Late 2010. From the end of fall to the beginning of winter, Daniel Canty becomes a wind seeker. Aboard the Blue Rider, a venerable midnight-blue Ford Ranger crested with a weathervane and a retractable windsock, he surrenders himself to the fluidity of air currents. The adventure leads him and artist driver Patrick Beaulieu from the plains of the Midwest up to Chicago, the Windy City, into the wind tunnel linking the Great Lakes, through the cities of lost industry of the Rust Belt, only to veer off into Amish pastoralia, and to the forests of Pennsylvania, Civil War land, where fracking is stirring up the ghosts of the first oil rush.
Canty creates a gentle road book, a melancholy blue guide written in an airy, associative prose, where images coalesce and dissipate, carried away through the outer and inner American landscape. The book, mixing the tropes of road narrative, poetic fabulation, and philosophical memoir, reaches towards images on the horizon of memory, to find out where they come from, while coming to the foreordained realization that, wherever memory may lead us, its images will be long gone when we get there and most probably were never even there at all. The book’s through-line is about this emotional reality of images, the ways in which they take hold upon us and carry us back to the deep narrative of self. Clocking in at 160 pages, most readers don’t realize that the adventure spans only ten days, and that The United States of Wind is, in a very real way, a journey through a fold in time.

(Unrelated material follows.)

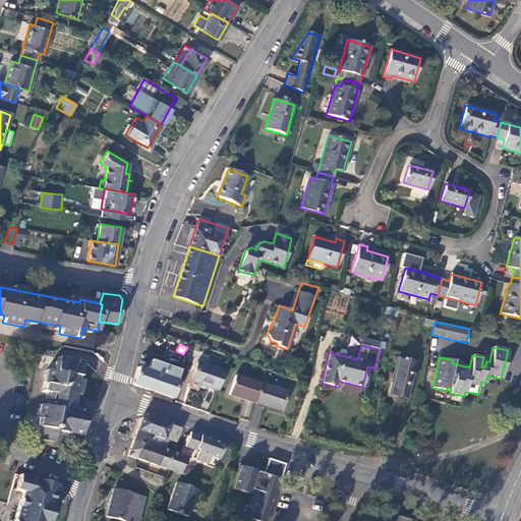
[(39,354),(37,368),(35,368),(24,419),(24,421),(23,424),(35,426),(39,427),(38,429),(36,439),(54,442),(55,435),(56,431),(66,433),(80,436),(85,411),(72,409),(74,395),(77,380),(81,362),(56,358),(39,354)]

“I read this book as an essay, a method of thought. Canty doesn’t propose as much a theory of wind as a map of reflections on what emptiness holds, on what the imperceptible space between us occupies … The true object of this book’s love, or quest, is not a weather phenomenon, but rather something more akin to the American soul.”
– Valérie Lefbvre-Faucher, Revue Liberté
Daniel Canty was born in the suburb of Lachine, Quebec, and now lives in Montreal. His works circulate freely between literature and publishing, film and theatre, contemporary art and design. He is the author of a novel, Wigrum (La Peuplade, 2011; Talonbooks, 2013) and a history of automata in American literature, Êtres artificiels (Liber, 1997). He has devised three award-winning collaborative books: Cité selon (Le Quartanier, 2006), on the city; La Table des Matières (Le Quartanier, 2007), on eating; and Le Livre de Chevet (Le Quartanier, 2009), on sleeping. He has also translated books of poetry by Stephanie Bolster, Erin Moure, Michael Ondaatje, and Charles Simic. His recent exhibition, Bucky Ball (Artexte, 2014), constructed a memory theatre out of the ghost of Buckminster Fuller and the phantom landscape of Expo 67.
Canty studied literature and the philosophy of science in Montreal, publishing in Vancouver, and film in New York and Montreal. He teaches dramatic writing at L’École nationale de théâtre du Canada and event design at Université du Québec à Montréal. In 2014, he completed a six-month residency at the Studio du Québec in London.
His website is danielcanty.com.
“We accompany [Canty] on a wind-blown odyssey through the American mid-west … The United States of Wind presents Canty’s take on this elemental adventure, and a sense of his poetic perspective can be gained from [reading even the book’s subheadings] and from his vow – a kind of secular consecration – on the eve of their departure: ‘Trust the wind. Only it. Like we trust ourselves.’ ”
– Geist
“Wind art? Almost. It’s certainly a sensitive and intuitive documentation of a journey determined by air currents.”
– Catherine Lalonde, Le Devoir
“Between Cincinnati, Indianapolis, Chicago, Cleveland and Philadelphia, he records a whirlwind of reflections, sometimes profound, sometimes amusing, always insightful … A personal essay more than travelogue, The United States of Wind is an invaluable guide to the elusive essence of adventure.”
– Martine Desjardins, L’actualité
“Canty not only tells the story, but has a keen sense of observation: the similitudes between the cities visited, the people encountered at rest areas looking for places to stay or to eat, the ubiquity of sports and of televisions. Observation is never far from commentary, yet Canty’s total absence of prejudice against our southern neighbours allows for a tone of curiosity and intelligence which this narrative needed.”